• _TO-DO ITEM_
Copy out only the span from the line with "vfov_deg: 21.0" to the end of the data, both ends kept, word for word.

• _MATERIAL FOR THIS TASK_
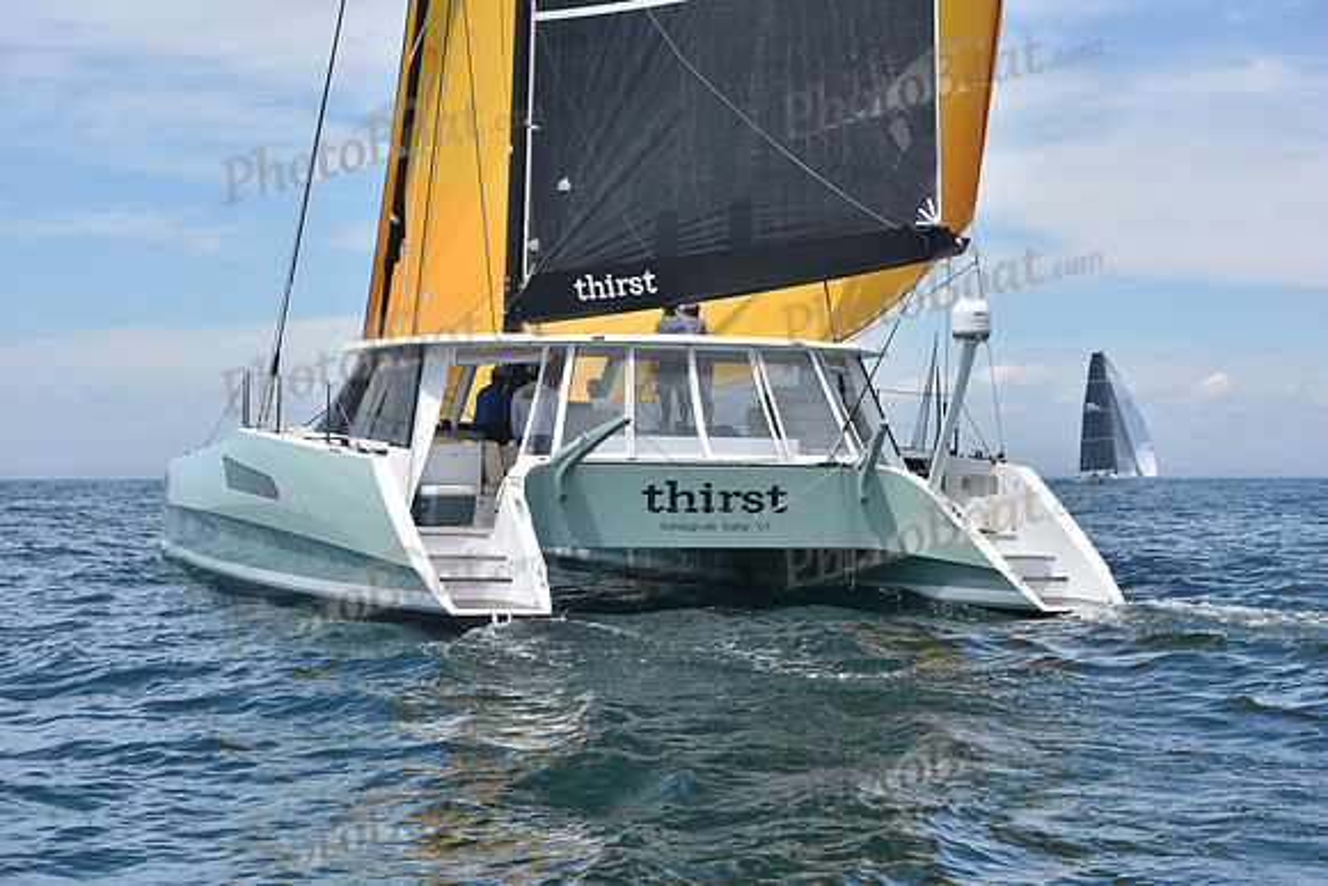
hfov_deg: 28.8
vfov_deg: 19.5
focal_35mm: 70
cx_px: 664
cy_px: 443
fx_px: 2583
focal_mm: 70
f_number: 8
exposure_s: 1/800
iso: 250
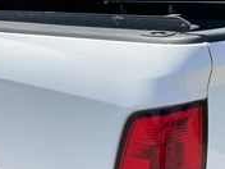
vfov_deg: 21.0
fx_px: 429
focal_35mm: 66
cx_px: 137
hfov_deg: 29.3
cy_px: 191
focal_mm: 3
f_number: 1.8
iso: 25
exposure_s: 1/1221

• _RESULT FOR THIS TASK_
vfov_deg: 21.0
fx_px: 429
focal_35mm: 66
cx_px: 137
hfov_deg: 29.3
cy_px: 191
focal_mm: 3
f_number: 1.8
iso: 25
exposure_s: 1/1221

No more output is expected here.